My father so easily could have. Twenty years earlier, a young colleague from Ghana had shown him what was possible. The young immigrant had the courage to quit his job and go out on his own. It was a huge gamble. But it paid off. He gained his freedom and became his own boss. It didn’t take him long before his freelance income superseded his previous earnings.
It got my father thinking. A close friend offered to lend my father the money to get started. Everything had been in his favour. And you know what he did? Absolutely nothing. He watched the young man from Ghana flourish. He still talks about him. About the courage the young man had to follow his bliss.
Retirement finally freed my father. He got a small taste of what could have been. But it came too late. It’s a regret he will carry to his grave.
Following your bliss, living your own life, without following the well trodden path, is always fraught with danger. It means stepping outside of your comfort zone, into what is uncertain and beyond your control. But as Campbell says “The adventure is its own reward.”
“There’s something inside you that knows when you’re in the center, that knows when you’re on the beam or off the beam. And if you get off the beam to earn money, you’ve lost your life. And if you stay in the center and don’t get any money, you still have your bliss.” Joseph Campbell
Bronnie Ware, the author of the bestselling memoir , The top 5 regrets of the dying, worked as a live-in palliative carer for many years and observed a pattern in the things her dying patients said they wished they’d done differently. Many said that they regretted not living lives that were true to themselves. Many regretted working too hard and missing their children grow up. Many said that they wished they had allowed themselves to be happier.
Bronnie Ware is an inspirational example of how following your bliss, at the risk of not making huge amounts of money, can lead to a fulfilling life. She chose to work as a live-in carer because it provided her with a rent-free living arrangement and allowed a lot of free time to pursue her real passion, song writing.
All her life she stayed true to her own motto to “live true to your heart’s song.” Before working as a palliative carer, she lived on a tropical island for a year and travelled the world for some years.
Watching her TED talk, you’ll see an authentic woman, who speaks from the heart and who seems still dazzled and humbled by how that one blog post, where she outlines the top 5 regrets of the dying, changed her life when it went viral six months after she had posted it.
I waited until I was over 50 to truly follow my bliss and make writing my fulltime occupation. Yep, I am a late starter and I’ve got tons of regrets up my sleeve. Actually, I am holding them as tension in my hips. The hips is where we store all the unresolved crap.
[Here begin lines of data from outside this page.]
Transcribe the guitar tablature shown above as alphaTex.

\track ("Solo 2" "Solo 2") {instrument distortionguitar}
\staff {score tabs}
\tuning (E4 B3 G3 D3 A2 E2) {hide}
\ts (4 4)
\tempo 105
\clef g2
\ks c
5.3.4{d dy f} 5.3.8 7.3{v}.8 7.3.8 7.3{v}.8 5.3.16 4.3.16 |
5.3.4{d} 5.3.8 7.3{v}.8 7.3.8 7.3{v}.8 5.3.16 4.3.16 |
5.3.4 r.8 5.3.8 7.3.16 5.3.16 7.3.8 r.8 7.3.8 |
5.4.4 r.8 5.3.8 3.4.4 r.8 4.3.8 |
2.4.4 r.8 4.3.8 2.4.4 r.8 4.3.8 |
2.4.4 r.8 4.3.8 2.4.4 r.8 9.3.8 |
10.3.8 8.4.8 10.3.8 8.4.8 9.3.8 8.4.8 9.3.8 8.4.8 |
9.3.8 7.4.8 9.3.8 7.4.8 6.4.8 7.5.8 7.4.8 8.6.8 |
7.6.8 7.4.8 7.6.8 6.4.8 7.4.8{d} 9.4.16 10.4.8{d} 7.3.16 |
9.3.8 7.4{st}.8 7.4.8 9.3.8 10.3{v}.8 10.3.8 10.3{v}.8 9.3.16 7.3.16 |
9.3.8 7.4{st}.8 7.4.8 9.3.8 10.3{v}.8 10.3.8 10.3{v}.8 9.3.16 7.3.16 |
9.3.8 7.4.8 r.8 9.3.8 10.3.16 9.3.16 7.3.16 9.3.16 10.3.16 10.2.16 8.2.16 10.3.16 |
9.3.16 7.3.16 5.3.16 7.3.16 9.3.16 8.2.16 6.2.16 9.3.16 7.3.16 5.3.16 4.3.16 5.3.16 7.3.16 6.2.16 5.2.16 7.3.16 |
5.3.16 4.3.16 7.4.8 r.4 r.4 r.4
But thankfully there are plenty of hip-opening yoga asanas and I do them with happy abandon.
I give full credit to yoga and the life lessons imparted by the dying in my care at the hospice for the bliss I am living right now in Vietnam as a senior digital nomad.
What about you? Do you feel like you are holding back from living an authentic life?
It’s never too late to follow your bliss!
But it’s so easy to show up at death’s door with an armful of regrets.
What’s holding you back? What is your bliss? How have you changed your life to follow it?